In Constantinople, the poet describes the extravagance of the palace and how Charlemagne is very impressed by the riches. The wind actually makes the palace revolve. When this happens, the Franks, including Charlemagne, cannot even remain standing. The poet presents the Franks in a manner of significantly less culture and sophistication than their Eastern counterparts. However, although even Charlemagne himself is impressed with the palace and the riches, he sees no strong warriors to challenge the Franks. In addition, King Hugo himself describes Charlemagne with great reverence. The poet writes;

Li reis regardet Carle; veit le cuntenant fer, Les braz gros et quarrez, le cors greile et delget.

Le Voyage de Charlemagne à Jérusalem et à Constantinople, ed. Jean-Louis G. Picherit, p. 23-26.

–  –  –

King Hugo shows Charlemagne and his men a great deal of respect. The ‘legend’ of Charlemagne is apparently prevalent from within the story as well as outside it. This representation of Charlemagne does change quite quickly though. After being given lodging by Hugo, Charlemagne and his men, before falling asleep, boast and ‘jest’ of their ability to perform great physical challenges. Charlemagne boasts of his strength to cut through Hugo’s best knight wearing two hauberks and that he could drive a sword into the ground so deep that no one could retrieve it. Roland says he could overpower and destroy the palace with King Hugo’s own ‘Olifant.’ Oliver boasts that he could have sex with King Hugo’s daughter 100 times in one night. The others in Charlemagne’s party follow suit and make similar boasts and claims, which involve the destruction of portions of Hugo’s palace.

Le Voyage de Charlemagne à Jérusalem et à Constantinople, ed. Jean-Louis G. Picherit, p.25-27.

A spy reports the outrageous and treacherous boasts to King Hugo.

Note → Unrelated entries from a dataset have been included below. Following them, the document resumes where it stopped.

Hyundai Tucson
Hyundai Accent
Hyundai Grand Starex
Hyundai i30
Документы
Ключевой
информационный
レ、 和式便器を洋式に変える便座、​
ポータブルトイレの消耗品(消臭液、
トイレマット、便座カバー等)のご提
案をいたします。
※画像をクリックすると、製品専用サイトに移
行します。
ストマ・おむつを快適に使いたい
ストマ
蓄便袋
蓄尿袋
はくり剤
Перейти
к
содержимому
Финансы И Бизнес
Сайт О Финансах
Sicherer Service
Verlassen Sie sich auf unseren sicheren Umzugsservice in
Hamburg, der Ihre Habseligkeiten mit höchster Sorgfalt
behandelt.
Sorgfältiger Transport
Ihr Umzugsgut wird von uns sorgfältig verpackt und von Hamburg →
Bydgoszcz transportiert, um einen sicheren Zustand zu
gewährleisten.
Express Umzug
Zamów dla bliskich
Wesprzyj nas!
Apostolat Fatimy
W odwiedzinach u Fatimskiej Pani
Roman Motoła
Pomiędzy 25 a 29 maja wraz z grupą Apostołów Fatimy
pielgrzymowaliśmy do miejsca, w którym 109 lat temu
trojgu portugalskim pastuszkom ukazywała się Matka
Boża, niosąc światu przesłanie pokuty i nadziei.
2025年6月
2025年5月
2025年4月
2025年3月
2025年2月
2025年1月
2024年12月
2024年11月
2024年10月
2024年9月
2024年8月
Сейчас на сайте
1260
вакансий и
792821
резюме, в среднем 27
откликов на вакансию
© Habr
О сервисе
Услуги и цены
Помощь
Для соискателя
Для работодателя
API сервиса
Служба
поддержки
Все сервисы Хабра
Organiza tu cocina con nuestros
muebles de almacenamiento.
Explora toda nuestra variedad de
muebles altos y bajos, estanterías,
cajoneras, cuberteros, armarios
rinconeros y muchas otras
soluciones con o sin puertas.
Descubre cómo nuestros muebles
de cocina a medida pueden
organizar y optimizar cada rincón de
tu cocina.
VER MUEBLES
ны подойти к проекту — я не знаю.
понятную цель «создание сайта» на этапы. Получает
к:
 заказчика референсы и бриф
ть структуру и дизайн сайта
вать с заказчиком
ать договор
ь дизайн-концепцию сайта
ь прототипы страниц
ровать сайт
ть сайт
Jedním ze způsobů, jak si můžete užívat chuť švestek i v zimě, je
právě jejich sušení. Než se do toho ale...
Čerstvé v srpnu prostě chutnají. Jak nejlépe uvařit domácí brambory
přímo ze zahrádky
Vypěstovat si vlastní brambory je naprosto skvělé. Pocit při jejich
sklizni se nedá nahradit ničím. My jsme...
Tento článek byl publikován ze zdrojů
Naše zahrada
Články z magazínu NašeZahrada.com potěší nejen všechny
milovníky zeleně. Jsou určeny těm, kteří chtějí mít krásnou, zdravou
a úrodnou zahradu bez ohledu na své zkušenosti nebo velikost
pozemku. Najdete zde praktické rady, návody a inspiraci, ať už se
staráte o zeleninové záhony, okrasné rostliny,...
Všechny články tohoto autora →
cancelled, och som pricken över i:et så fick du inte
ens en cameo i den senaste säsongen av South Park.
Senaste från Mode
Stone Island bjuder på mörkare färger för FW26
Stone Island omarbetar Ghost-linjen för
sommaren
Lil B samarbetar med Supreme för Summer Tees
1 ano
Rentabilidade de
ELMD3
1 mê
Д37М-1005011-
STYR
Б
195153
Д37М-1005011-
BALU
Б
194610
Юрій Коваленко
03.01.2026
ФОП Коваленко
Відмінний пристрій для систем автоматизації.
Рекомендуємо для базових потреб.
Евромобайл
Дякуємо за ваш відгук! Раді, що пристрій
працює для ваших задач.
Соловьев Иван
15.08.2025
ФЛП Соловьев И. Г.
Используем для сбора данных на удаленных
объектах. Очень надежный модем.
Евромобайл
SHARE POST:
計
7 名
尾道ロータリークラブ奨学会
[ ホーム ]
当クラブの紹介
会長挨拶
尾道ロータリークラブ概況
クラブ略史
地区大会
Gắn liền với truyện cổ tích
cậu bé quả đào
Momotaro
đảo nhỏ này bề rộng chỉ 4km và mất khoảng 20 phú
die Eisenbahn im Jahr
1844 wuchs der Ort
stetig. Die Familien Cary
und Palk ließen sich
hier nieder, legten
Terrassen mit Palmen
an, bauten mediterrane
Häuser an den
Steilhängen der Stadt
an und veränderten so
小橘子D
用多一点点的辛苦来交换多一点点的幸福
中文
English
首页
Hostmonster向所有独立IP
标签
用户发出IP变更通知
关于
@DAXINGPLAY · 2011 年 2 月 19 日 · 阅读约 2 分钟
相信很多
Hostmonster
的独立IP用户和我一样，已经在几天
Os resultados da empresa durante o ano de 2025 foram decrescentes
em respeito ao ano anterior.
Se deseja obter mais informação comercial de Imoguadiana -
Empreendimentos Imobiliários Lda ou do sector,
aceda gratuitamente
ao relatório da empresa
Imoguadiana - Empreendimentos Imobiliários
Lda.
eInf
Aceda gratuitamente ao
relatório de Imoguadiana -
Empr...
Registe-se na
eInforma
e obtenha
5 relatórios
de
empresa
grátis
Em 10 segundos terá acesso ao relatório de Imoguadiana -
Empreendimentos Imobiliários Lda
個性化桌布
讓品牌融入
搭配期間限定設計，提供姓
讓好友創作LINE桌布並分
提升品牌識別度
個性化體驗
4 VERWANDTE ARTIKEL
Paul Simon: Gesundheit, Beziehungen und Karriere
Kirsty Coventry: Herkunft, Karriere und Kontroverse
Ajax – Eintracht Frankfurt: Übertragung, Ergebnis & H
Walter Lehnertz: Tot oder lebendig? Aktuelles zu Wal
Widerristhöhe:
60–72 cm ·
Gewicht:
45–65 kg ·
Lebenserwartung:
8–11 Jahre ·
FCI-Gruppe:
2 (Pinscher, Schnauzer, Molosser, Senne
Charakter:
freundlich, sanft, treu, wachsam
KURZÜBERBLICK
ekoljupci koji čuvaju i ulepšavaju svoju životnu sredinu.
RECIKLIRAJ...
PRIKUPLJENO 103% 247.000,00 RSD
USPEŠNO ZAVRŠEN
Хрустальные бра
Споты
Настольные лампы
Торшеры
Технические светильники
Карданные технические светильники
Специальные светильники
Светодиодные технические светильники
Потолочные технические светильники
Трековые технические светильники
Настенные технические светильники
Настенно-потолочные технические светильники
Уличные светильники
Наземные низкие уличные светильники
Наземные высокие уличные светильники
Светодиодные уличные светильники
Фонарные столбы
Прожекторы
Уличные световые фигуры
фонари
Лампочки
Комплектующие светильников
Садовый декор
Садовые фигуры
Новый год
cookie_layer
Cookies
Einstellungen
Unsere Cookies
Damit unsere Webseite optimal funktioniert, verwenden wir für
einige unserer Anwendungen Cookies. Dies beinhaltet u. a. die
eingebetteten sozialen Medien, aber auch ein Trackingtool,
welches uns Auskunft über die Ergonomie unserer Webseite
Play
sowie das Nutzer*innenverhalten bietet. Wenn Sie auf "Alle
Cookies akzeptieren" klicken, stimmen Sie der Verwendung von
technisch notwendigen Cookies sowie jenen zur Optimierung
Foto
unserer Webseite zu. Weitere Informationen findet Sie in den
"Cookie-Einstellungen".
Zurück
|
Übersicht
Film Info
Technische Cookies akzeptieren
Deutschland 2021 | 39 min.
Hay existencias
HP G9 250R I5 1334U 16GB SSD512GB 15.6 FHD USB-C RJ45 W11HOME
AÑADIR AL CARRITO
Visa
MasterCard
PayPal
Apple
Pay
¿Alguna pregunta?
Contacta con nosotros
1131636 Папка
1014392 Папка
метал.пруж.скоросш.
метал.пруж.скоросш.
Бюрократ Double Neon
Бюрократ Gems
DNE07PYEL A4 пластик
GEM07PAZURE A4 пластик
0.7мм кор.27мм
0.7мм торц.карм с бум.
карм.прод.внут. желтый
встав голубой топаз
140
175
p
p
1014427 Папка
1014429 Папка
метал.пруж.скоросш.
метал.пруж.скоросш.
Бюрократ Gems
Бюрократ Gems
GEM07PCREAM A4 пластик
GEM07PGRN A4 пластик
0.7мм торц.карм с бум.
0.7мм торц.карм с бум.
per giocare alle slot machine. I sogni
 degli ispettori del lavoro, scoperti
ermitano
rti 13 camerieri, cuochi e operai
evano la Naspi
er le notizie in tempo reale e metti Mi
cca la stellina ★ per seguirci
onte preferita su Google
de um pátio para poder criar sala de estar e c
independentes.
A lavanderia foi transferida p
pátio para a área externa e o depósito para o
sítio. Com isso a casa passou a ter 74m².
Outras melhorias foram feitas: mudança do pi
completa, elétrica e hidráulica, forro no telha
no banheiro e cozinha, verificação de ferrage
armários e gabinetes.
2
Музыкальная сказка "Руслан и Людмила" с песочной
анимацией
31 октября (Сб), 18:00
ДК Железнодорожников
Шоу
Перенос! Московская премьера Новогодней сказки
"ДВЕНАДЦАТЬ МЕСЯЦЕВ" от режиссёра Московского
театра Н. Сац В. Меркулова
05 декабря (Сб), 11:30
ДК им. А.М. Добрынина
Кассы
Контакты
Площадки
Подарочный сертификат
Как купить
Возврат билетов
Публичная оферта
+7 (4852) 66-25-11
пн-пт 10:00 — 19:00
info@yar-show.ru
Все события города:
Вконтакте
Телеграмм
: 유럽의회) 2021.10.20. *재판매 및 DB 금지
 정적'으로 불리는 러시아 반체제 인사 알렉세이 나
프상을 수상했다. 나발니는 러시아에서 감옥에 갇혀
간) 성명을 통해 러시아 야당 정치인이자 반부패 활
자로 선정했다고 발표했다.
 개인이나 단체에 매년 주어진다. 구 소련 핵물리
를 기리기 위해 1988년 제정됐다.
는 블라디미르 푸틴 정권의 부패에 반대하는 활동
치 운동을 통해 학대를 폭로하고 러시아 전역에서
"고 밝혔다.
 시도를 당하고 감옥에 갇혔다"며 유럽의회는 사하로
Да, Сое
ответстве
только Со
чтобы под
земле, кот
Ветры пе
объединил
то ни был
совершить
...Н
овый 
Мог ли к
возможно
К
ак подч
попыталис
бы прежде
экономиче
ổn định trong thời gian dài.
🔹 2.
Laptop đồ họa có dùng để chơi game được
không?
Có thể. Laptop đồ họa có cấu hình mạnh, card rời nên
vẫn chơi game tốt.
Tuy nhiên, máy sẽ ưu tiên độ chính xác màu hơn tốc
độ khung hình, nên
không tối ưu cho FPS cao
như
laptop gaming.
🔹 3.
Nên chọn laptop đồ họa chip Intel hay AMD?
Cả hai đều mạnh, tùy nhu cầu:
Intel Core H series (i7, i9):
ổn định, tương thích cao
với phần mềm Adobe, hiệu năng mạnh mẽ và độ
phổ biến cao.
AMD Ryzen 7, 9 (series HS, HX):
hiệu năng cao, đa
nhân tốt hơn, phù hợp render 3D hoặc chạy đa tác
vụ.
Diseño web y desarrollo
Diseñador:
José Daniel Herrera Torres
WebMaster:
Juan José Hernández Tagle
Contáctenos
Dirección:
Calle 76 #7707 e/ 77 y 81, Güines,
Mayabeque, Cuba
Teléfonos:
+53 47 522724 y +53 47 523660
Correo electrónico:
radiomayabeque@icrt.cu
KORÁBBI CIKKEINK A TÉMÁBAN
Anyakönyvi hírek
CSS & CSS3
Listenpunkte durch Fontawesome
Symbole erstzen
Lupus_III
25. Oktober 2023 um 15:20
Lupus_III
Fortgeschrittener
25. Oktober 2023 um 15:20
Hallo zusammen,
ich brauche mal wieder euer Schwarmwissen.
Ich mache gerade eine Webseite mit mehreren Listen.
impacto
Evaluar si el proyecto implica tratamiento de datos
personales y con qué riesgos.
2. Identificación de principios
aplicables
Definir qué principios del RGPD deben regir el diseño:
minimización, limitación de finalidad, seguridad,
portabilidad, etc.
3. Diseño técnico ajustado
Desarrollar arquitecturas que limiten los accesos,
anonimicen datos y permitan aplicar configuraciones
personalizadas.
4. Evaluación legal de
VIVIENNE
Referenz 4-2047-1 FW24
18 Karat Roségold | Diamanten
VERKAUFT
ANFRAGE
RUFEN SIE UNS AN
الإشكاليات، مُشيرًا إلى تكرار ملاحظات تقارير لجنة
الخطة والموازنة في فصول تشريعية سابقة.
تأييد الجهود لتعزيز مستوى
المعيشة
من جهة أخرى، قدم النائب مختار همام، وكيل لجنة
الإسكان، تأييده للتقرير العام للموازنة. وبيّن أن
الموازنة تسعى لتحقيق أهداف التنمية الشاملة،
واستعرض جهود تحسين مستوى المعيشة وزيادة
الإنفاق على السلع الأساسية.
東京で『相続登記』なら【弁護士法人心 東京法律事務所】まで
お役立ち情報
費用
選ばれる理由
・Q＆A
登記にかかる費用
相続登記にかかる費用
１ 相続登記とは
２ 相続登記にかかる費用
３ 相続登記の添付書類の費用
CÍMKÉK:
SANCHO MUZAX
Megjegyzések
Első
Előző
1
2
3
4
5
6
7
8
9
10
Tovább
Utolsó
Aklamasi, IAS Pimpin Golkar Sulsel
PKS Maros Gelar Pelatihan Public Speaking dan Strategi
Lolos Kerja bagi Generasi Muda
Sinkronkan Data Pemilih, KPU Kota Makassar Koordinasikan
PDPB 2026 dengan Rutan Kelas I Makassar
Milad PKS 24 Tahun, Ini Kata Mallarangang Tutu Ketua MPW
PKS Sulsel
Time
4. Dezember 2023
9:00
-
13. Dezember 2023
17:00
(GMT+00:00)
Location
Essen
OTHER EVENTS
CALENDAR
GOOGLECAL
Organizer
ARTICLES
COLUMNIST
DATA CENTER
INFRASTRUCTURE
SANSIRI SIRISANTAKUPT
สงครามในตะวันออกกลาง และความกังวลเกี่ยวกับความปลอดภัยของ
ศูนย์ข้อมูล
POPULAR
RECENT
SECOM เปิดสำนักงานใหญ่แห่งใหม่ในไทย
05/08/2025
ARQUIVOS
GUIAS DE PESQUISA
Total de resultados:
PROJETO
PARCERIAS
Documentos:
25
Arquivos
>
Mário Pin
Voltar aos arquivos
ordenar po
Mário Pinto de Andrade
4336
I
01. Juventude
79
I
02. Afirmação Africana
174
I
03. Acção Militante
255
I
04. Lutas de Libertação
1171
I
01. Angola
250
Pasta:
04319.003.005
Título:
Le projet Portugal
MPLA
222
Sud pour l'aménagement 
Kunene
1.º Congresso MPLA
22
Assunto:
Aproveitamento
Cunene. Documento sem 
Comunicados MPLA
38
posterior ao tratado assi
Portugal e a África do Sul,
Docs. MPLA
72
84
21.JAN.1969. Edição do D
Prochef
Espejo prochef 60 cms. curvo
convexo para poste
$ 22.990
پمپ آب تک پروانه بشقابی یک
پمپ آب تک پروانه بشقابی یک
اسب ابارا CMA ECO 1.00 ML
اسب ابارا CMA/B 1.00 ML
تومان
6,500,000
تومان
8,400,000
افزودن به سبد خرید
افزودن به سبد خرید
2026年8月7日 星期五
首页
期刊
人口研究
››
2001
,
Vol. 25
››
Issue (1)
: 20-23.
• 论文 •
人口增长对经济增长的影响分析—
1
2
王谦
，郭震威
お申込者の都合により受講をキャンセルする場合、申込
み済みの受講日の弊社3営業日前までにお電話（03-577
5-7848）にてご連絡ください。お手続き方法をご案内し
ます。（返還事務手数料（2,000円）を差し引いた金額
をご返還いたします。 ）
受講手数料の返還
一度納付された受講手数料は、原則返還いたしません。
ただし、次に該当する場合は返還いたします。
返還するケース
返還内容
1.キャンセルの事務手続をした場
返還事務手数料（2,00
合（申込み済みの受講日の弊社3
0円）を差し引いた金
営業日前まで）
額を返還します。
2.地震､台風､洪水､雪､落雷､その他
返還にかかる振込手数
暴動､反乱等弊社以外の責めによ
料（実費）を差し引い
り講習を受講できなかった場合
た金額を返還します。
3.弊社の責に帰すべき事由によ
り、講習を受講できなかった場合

Hugo is insulted by the claims made by Charlemagne and his men. He confronts Charlemagne and calls him a ‘fool.’ He decides that he is going to make Charlemagne and his men accomplish the jests or he will have them killed. Charlemagne is described as being ‘afraid for his life’ after hearing of Hugo’s intentions. Charlemagne explains, to no avail, that ‘jesting’ is simply a part of Frankish custom and not intended as an insult.

In a short time, the image of Charlemagne has changed dramatically from one who is compared to Christ on earth on the one hand and, on the other, one who faces death for his drunken misbehavior. Jane Burns has argued that the “evidence [here] suggests that Charlemagne’s trial in Constantinople functions, to some degree at least, as a kind of Last Judgment, rather than as a mere test of his royal and political power.”45 This seems fairly accurate, since it is through the trial that Charlemagne and the Peers must prove their worth. However, there does not seem to be much drama associated with the eventual outcome of the ‘trial.’ After hearing of Hugo’s demand that Charlemagne and his men perform the jests, he and his men pray to God with the aid of the relics obtained in Jerusalem. The poet writes;

Atant es vus un angele que Deus I aparut,

E vint a Carlemaine, si l’ad releved sus:

“Carles, ne t’esmaer, co te mandet Jhesus;

Des gas qu’ersair desistes, grande folie fud:

Ne gabez ja mes hume, te cumandet Christus.